Con le dimissioni di Umberto Bossi da segretario della Lega finisce un’epoca. E una speranza.
La Lega è un prodotto del più grande sconvolgimento avvenuto in Europa nel dopoguerra, il tracollo dell’Unione sovietica, che portò alla fine di un Impero, alla liberazione dei ‘Paesi satelliti’, delle Repubbliche baltiche, alla riunificazione della Germania, alla disgregazione della Jugoslavia. Più modestamente in Italia molti elettori che per decenni avevano votato, turandosi il naso, per la Dc, il Psi, il pentapartito, scomparso il pericolo comunista, rivolsero la loro attenzione a questo movimento strano e nuovo, nel linguaggio, nei contenuti, nei programmi e nella dichiarata intenzione di dare battaglia alla partitocrazia, alle sue pratiche clientelari e lottizzatrici, alla sua corruzione di sistema.
Contro la Lega i partiti, le tv, i giornali (tutti, perché tutti erano compromessi con la Prima Repubblica) organizzarono un fuoco di sbarramento quale non si era visto nemmeno all’epoca delle Brigate Rosse. Ma il movimento di Bossi riuscì a resistere. Dopo vent’anni di consociativismo era nata finalmente una forza di opposizione. Ciò permise alla magistratura di avviare le inchieste sull’endemica corruzione dei partiti. Crollava così la Prima Repubblica.
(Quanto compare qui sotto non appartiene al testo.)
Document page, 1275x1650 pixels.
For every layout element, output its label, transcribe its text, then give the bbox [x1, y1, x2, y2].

Ma alle elezioni del 1994 si assistette a un fatto strabiliante. Bossi aveva scosso l’albero, ma i frutti li aveva colti Berlusconi, il principale sodale economico di colui che era ritenuto l’emblema stesso della corruzione della Prima Repubblica, Bettino Craxi. Fiutato il pericolo, Bossi nel 1995 col suo più bel discorso tenuto in Parlamento, fece cadere, dopo solo un anno, il primo governo Berlusconi. E si mise con le sinistre. Ma in breve queste lo regalarono di nuovo a Berlusconi, per insipienza (la sola cosa intelligente che D’Alema ha detto in vita sua è: “La Lega è una costola della sinistra”. Bossi è sempre stato un uomo di sinistra, lui stesso me lo confessò, una notte, davanti alla solita pizza).
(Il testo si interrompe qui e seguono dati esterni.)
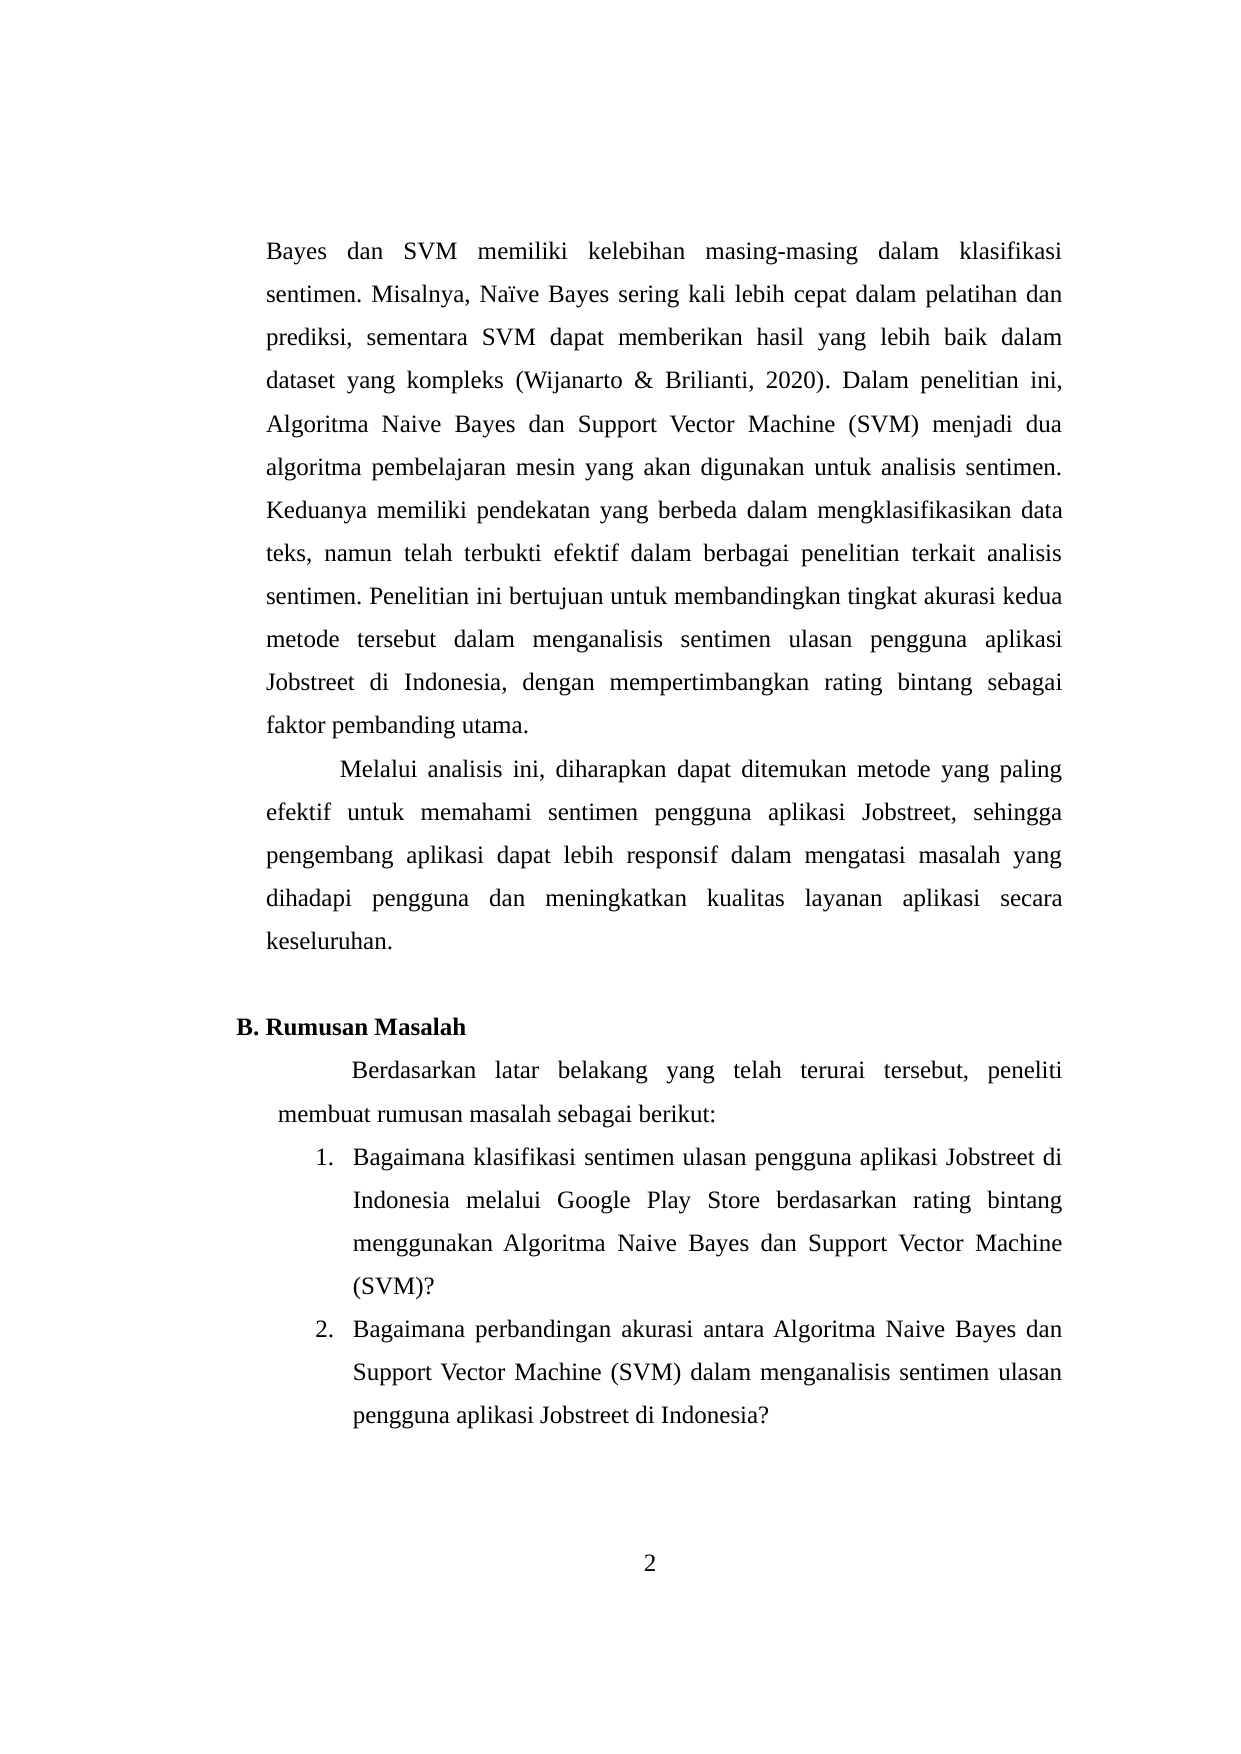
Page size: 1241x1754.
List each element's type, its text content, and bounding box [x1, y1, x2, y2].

L’alleanza duratura con Berlusconi fu l’inizio della fine della Lega. Perse tutti i suoi connotati fondanti. Era un movimento che puntava sull’identità e si alleava con uno che viveva nell’etere. Era un movimento localista e quindi, in sé, antiglobalizzazione e si alleava con un globalizzatore assatanato. Era un movimento antiamericano e si alleava con uno più americano degli americani. Le sue fortune erano andate di pari passo con le inchieste giudiziarie e dovette allinearsi con la devastante campagna di delegittimazione della magistratura condotta da Berlusconi e dai suoi. Berlusconi è stato il primo assassino di Bossi. Il resto l’ha fatto il sistema dei partiti.
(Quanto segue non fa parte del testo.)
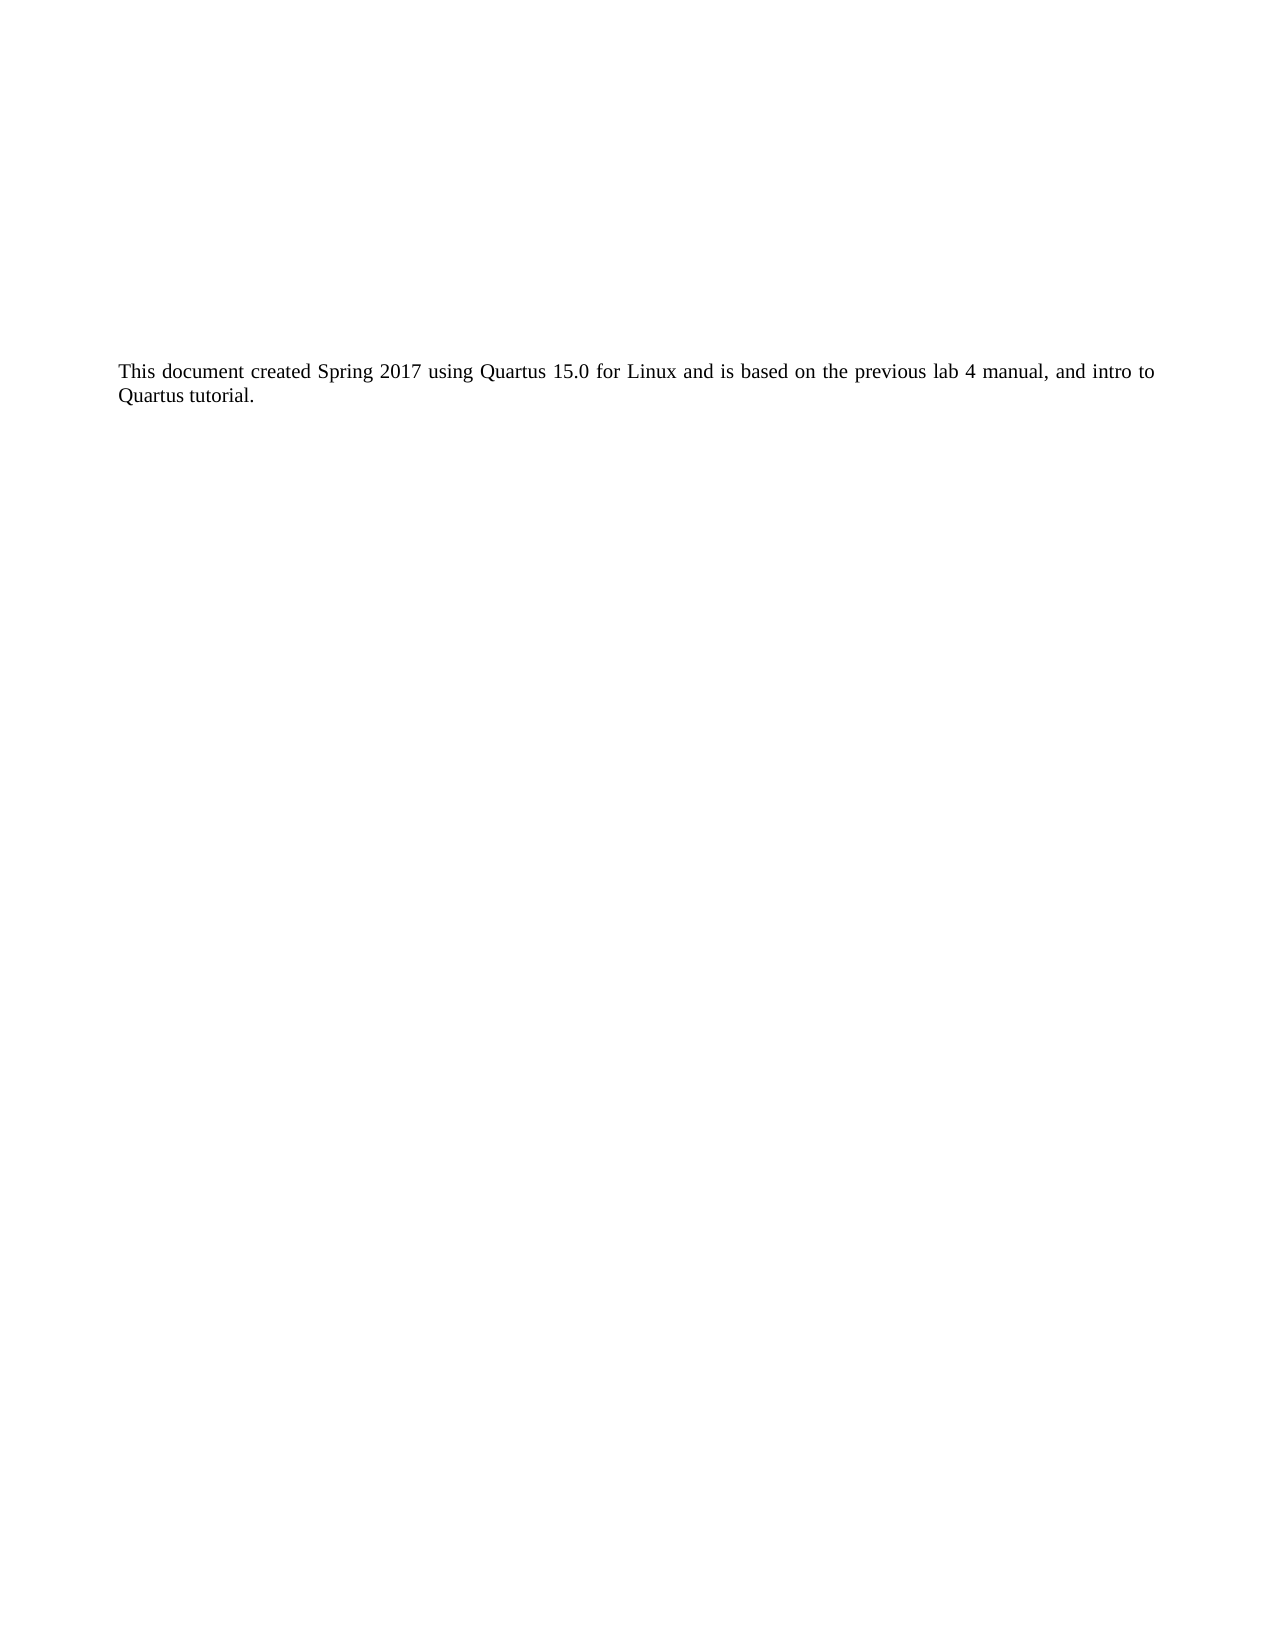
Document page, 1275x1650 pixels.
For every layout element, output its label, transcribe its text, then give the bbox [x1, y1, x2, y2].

text This document created Spring 2017 using Quartus 15.0 for Linux and is based on the previous lab 4 manual, and intro to Quartus tutorial. [118, 359, 1157, 407]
La melanconica parabola della Lega dimostra che non si può entrare in questo sistema senza assumerne i connotati. La prima Lega era partita lancia in resta contro la lottizzazione, soprattutto in Rai e ha finito per lottizzare come tutti. Aveva fatto della lotta alla corruzione la sua bandiera e si è corrotta. Adesso la meschina soddisfazione dei partiti e dei loro reggicoda (“Vedete, anche la Lega è come tutti gli altri, è come noi”) è del tipo di quella del marito che, per far dispetto alla moglie, si taglia i coglioni. Il collasso della Lega fa crollare definitivamente la credibilità della forma-partito, già ai minimi termini, e mette anche in serio dubbio la validità della stessa democrazia, almeno così come si è realizzata in Italia.
Infine, due parole su Bossi. Considero Umberto Bossi l’unico, vero, uomo politico comparso sulla scena negli ultimi vent’anni, il solo animato da un’autentica, disinteressata, passione che ha finito per pagare con la salute. E in quest’ora della sua fine politica voglio dirgli, con rispetto, con ammirazione e con affetto: grazie Umberto.